::: Metin alıntısı
Barzani Mazlum Abdi İttifakı ve Açılımın Yeni Perdesi

Barzani Mazlum Abdi İttifakı ve Açılımın Yeni Perdesi

🎭 Büyük Kürdistan’ın İki Ayağı Tamam: Türkiye Üçüncü Ayak mı?

🧩 Barzani & Mazlum Abdi Anlaşması: Kürt Birlikteliği.

Barzani ve Mazlum Abdi’nin güvenlik anlaşması, Irak ve Suriye’de Kürt yapısını güçlendirirken gözler Türkiye’ye çevrildi. 
AKP’nin örtülü desteği ve BOP eş başkanlığı rolüyle çözüm süreci yeni bir döneme mi giriyor? Türkiye’de üçüncü ayak nasıl şekillenecek?

Erbil’de Mesud Barzani ve Mazlum Abdi bir araya gelerek sadece tokalaşmakla kalmayıp, Ortadoğu’nun yeni güvenlik mimarisini şekillendirdiler. 
Anlaşmaya göre, taraflardan biri saldırıya uğrarsa diğeri “ortak refleks” gösterecek. 
Bu durum, Kürt birliğinin askeri bir versiyonu olarak “Kürt NATO’su” şeklinde değerlendirilebilir.
::::::
::: Gösterilen kayıtlar
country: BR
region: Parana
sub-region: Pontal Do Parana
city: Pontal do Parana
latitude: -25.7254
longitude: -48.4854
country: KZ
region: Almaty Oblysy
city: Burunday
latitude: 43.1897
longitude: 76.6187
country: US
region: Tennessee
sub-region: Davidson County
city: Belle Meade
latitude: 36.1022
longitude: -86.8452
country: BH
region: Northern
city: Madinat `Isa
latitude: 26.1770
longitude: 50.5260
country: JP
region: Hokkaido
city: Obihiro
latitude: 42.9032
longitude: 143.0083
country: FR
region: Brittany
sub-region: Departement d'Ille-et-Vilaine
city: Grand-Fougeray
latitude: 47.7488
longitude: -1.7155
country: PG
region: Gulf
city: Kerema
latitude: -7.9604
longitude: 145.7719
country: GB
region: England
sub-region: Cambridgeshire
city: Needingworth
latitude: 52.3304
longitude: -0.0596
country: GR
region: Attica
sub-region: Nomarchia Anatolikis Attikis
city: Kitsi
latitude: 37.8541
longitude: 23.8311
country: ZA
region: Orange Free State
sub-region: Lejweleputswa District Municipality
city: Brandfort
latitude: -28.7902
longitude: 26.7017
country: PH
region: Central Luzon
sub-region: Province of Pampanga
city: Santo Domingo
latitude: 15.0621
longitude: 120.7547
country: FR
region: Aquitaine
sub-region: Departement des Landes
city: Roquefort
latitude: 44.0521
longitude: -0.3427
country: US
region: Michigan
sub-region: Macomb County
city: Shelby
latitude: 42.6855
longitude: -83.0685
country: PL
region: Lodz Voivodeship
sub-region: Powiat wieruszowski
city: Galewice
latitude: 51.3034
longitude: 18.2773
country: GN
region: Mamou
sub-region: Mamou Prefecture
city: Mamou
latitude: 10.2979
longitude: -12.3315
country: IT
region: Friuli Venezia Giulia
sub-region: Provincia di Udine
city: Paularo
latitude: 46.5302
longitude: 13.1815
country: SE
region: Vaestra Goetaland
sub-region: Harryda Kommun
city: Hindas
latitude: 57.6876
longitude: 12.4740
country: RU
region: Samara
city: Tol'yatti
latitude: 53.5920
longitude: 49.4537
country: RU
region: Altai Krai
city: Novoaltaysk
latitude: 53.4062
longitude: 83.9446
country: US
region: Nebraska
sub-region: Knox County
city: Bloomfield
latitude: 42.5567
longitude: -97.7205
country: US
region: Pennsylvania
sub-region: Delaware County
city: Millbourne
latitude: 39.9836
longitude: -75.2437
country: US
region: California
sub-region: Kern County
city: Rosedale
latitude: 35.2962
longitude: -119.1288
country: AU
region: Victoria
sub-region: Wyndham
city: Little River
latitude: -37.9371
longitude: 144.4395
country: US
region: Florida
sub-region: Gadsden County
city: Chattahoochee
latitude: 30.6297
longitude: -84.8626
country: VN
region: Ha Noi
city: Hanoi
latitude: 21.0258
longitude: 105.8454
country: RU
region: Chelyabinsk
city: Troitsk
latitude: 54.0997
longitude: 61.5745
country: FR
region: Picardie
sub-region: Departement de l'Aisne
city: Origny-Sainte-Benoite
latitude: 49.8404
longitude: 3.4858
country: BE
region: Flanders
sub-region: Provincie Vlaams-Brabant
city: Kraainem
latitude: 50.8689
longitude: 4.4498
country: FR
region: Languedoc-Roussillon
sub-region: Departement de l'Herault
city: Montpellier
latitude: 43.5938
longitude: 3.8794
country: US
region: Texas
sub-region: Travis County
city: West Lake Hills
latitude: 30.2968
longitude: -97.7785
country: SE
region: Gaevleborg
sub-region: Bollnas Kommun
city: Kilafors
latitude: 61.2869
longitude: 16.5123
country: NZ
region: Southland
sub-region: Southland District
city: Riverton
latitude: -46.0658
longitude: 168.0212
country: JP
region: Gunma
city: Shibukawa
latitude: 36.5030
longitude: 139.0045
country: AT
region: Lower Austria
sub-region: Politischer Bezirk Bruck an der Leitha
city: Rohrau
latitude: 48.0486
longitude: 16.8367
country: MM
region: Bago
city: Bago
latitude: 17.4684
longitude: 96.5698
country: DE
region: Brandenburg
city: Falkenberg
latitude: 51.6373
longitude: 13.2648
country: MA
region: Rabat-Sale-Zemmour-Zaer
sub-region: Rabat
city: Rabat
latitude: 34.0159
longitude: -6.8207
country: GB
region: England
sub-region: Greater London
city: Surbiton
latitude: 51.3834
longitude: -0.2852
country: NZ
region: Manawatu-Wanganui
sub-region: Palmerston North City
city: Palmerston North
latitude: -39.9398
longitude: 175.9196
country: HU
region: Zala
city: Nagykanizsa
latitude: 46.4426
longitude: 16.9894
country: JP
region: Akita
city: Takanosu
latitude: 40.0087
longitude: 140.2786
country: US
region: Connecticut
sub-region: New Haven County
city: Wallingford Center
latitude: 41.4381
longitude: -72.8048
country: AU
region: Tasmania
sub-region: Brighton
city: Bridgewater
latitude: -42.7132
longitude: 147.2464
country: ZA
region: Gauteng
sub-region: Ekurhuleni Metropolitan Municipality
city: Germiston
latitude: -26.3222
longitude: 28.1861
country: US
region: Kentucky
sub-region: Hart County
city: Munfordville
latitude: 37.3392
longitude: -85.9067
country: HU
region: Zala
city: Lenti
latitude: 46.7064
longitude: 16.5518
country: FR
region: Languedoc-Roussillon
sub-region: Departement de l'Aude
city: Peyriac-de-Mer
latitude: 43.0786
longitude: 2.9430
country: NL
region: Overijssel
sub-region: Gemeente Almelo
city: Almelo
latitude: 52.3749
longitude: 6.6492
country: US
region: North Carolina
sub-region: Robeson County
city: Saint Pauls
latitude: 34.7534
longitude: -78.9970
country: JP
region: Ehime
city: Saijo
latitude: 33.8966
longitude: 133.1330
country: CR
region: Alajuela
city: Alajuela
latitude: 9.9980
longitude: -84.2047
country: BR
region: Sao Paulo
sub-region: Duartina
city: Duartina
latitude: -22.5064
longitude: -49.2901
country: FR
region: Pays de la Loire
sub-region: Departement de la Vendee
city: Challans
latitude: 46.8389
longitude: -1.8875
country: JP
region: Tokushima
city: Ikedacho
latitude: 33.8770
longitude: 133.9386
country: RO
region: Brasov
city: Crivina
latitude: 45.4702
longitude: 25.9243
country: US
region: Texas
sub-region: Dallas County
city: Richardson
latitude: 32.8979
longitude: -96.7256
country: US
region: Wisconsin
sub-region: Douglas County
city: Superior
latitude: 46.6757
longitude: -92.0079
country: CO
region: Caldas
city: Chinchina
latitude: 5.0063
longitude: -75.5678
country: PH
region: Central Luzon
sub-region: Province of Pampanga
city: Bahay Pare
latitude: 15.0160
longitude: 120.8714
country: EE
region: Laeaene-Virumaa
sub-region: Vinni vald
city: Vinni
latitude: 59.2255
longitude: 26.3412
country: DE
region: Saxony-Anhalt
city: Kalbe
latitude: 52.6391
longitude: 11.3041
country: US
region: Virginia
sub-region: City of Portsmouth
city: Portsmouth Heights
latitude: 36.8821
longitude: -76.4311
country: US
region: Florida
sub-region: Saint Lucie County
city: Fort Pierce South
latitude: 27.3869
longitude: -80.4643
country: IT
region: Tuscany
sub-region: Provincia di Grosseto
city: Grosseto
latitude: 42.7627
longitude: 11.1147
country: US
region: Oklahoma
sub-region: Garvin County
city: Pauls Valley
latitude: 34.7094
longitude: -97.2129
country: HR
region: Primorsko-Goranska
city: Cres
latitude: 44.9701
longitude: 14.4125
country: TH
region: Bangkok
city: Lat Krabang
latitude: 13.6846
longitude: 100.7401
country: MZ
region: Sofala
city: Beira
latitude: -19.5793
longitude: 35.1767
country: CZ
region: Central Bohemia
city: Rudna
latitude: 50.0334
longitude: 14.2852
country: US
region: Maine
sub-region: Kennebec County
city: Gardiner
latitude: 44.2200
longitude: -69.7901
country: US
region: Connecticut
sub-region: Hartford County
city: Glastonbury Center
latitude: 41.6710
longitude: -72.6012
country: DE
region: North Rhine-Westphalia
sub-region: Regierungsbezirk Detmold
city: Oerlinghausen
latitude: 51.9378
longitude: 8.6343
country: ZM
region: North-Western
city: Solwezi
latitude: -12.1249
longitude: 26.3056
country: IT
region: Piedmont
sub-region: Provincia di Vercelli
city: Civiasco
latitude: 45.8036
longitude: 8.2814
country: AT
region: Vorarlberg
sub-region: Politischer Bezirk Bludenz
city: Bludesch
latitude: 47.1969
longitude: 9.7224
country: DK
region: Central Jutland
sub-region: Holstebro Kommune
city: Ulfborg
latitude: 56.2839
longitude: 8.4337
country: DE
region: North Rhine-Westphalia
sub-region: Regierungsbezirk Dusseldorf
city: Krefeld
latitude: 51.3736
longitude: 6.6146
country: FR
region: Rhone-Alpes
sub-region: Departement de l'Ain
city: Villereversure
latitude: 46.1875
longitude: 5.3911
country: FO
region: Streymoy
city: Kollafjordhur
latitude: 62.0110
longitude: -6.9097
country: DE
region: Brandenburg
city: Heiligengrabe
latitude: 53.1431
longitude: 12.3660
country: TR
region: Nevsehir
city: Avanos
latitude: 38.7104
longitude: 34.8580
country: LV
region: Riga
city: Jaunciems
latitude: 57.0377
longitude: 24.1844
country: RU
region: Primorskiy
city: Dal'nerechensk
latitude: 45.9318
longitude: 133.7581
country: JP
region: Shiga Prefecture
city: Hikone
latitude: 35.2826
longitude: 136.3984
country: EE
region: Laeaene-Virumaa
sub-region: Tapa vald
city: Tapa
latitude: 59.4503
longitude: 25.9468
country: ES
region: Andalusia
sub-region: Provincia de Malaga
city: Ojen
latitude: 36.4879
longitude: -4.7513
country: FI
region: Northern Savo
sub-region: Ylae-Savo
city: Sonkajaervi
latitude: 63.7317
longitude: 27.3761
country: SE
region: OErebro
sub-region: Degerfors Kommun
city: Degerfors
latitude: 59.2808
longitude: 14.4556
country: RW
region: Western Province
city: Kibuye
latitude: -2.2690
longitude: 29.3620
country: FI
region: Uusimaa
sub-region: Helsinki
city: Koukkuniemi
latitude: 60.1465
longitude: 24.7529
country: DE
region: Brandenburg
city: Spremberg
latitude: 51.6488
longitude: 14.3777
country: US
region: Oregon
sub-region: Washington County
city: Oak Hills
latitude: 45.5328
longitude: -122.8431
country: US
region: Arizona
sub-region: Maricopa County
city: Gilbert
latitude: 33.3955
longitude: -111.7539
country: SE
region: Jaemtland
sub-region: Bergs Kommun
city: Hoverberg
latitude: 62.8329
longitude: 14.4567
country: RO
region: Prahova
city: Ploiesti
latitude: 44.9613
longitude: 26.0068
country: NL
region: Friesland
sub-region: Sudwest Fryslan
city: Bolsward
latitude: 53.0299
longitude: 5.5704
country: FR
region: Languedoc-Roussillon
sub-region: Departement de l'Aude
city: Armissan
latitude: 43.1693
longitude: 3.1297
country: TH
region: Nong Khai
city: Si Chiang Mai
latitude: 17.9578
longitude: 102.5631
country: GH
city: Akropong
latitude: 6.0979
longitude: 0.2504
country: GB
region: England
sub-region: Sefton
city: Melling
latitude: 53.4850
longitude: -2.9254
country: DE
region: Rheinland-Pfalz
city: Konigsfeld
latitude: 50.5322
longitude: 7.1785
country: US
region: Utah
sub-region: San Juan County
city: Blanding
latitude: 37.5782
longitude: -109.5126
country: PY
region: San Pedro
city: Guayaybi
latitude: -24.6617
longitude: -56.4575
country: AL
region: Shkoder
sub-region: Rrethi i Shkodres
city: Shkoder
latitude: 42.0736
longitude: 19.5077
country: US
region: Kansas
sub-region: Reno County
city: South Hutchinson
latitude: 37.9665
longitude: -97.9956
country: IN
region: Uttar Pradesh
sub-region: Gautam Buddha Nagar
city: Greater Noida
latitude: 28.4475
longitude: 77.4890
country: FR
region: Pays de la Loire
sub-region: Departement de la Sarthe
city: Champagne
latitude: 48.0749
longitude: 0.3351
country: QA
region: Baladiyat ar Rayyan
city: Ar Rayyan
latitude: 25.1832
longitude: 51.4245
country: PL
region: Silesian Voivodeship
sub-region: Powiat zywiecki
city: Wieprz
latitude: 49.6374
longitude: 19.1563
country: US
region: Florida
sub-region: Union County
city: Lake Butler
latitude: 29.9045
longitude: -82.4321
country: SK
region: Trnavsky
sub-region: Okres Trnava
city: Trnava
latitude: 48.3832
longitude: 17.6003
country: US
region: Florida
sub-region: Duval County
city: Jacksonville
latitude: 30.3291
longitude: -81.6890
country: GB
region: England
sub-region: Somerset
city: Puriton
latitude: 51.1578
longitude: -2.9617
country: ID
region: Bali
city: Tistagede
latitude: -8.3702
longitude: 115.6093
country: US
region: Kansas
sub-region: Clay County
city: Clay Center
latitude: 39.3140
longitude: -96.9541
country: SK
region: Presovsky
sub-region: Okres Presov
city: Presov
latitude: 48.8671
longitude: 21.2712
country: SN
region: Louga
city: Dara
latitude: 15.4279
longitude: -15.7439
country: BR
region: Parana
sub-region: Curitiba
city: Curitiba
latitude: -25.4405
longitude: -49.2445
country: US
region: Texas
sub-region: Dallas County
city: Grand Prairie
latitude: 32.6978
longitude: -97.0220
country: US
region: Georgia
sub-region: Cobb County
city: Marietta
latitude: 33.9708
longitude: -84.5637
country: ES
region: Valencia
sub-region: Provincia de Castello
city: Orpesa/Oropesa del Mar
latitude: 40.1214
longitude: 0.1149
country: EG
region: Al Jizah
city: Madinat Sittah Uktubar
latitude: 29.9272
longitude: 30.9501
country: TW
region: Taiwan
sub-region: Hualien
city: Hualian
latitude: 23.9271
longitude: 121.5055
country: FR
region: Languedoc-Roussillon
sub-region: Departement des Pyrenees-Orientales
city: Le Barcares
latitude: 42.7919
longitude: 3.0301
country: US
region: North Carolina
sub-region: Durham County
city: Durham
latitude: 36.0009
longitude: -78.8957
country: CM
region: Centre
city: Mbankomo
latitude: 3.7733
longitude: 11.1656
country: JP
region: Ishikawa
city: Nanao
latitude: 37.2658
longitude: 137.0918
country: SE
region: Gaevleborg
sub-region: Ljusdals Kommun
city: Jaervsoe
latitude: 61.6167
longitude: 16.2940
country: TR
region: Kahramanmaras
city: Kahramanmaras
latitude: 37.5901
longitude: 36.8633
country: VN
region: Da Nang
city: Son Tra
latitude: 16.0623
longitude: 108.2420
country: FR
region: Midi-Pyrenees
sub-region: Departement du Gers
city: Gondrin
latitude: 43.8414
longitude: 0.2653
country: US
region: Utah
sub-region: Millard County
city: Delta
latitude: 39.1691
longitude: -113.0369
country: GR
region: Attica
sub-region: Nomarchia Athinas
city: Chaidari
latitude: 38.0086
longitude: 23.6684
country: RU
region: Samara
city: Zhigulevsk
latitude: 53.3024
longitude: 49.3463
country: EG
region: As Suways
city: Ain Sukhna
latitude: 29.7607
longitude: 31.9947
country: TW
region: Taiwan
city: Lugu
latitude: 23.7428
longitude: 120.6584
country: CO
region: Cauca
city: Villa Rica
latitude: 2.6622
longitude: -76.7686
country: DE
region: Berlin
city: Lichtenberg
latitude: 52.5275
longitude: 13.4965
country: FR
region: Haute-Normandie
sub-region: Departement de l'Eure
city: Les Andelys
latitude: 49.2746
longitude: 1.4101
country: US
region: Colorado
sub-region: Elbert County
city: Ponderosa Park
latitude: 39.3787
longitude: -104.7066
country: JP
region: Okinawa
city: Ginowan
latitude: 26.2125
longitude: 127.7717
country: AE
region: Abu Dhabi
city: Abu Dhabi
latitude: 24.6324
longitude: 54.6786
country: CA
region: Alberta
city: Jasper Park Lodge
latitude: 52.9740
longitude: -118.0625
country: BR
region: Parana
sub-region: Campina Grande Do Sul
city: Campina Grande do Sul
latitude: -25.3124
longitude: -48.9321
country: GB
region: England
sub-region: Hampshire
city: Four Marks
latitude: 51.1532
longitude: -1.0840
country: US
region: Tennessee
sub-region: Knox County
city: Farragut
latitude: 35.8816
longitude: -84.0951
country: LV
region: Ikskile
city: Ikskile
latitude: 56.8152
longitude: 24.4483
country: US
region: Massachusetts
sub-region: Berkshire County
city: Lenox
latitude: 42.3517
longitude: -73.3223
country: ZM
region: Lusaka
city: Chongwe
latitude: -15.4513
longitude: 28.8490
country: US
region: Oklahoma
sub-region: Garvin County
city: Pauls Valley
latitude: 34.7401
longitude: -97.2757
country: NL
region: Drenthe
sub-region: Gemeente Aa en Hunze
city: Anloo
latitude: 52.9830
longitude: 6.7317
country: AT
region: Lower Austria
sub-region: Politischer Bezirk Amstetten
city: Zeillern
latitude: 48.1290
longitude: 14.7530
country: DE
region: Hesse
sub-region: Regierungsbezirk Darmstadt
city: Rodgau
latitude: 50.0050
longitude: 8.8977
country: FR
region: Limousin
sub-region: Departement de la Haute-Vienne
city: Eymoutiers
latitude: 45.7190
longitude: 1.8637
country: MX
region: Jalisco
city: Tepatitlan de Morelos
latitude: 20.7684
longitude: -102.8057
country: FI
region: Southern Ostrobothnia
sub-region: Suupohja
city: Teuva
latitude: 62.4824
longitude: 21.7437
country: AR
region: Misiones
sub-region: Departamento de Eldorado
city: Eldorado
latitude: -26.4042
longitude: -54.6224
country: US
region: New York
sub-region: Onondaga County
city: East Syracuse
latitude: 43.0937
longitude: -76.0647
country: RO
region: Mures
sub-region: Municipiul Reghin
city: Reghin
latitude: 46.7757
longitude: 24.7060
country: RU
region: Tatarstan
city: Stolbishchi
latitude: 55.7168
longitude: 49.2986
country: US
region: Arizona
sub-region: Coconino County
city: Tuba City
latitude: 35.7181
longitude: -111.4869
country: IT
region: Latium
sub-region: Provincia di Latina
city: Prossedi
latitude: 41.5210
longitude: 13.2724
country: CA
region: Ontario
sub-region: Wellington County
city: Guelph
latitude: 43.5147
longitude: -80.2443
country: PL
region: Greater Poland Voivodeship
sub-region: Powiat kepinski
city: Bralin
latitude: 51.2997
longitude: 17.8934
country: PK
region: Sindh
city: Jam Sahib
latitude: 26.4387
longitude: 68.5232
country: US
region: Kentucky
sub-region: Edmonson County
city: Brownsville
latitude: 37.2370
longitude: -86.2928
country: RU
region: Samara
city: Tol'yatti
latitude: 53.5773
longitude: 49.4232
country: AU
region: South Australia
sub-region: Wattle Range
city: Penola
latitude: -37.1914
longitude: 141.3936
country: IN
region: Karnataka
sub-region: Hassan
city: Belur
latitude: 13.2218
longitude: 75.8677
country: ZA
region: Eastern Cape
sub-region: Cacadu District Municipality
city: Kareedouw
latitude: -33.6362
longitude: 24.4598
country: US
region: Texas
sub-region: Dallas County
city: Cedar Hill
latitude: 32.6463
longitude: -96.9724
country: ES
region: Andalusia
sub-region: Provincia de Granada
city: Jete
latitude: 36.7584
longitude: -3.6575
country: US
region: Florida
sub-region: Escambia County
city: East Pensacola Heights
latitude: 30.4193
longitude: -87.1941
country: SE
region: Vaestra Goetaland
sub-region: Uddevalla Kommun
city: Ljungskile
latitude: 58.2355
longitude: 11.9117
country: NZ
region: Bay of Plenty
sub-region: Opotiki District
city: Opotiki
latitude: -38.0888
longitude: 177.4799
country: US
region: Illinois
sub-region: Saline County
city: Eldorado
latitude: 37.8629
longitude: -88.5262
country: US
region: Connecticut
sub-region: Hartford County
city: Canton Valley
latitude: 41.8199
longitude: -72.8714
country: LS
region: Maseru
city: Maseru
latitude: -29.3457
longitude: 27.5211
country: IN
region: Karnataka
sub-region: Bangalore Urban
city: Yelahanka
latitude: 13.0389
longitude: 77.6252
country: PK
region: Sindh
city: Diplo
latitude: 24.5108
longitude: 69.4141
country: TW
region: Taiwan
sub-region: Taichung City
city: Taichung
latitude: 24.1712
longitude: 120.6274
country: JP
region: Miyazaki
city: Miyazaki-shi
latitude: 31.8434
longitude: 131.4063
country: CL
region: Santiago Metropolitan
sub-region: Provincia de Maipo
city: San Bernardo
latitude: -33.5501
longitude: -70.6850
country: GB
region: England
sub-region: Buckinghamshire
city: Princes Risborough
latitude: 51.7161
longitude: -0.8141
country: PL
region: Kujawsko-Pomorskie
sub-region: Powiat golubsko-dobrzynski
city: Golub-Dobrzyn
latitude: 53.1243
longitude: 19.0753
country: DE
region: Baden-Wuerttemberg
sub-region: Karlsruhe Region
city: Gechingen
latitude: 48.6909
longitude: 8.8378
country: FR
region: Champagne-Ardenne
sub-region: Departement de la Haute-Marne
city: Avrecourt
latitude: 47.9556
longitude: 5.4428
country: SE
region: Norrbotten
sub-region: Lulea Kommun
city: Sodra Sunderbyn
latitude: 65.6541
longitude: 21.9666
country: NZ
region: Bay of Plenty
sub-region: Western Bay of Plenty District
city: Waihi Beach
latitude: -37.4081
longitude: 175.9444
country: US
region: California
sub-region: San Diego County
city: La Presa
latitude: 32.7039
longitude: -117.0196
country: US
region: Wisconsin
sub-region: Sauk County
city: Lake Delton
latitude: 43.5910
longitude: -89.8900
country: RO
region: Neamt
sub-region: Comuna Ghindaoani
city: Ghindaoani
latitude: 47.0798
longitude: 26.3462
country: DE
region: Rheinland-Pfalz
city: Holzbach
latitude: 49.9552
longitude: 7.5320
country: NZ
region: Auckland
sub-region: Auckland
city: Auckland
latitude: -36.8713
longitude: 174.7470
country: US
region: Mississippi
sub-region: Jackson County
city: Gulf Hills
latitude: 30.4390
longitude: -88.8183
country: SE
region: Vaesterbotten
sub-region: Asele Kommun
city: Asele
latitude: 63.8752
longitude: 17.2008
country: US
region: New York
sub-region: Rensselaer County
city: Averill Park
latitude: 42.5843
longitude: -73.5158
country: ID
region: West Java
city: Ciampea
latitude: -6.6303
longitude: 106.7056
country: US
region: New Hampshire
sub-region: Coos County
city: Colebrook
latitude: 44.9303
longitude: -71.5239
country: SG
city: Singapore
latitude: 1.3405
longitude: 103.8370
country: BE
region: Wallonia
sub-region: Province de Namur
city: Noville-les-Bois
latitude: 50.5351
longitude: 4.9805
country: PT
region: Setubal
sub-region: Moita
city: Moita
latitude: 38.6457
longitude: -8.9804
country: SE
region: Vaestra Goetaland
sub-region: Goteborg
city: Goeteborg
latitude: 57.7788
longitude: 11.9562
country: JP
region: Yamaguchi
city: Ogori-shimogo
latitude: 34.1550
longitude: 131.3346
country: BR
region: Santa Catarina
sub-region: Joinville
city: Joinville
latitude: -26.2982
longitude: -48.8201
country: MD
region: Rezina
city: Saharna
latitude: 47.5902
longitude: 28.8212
::::::
Barzani–Mazlum Abdi ittifakı metninde "Barzani ve Mazlum Abdi’nin" ifadesinden "güvenlik mimarisini şekillendirdiler." ifadesine kadar uzanan bölümü birebir yazdırın. Görevleri yalnızca metne dayanarak yapın.

▶ Tamamlanan görev:
Barzani ve Mazlum Abdi’nin güvenlik anlaşması, Irak ve Suriye’de Kürt yapısını güçlendirirken gözler Türkiye’ye çevrildi. 
AKP’nin örtülü desteği ve BOP eş başkanlığı rolüyle çözüm süreci yeni bir döneme mi giriyor? Türkiye’de üçüncü ayak nasıl şekillenecek?

Erbil’de Mesud Barzani ve Mazlum Abdi bir araya gelerek sadece tokalaşmakla kalmayıp, Ortadoğu’nun yeni güvenlik mimarisini şekillendirdiler.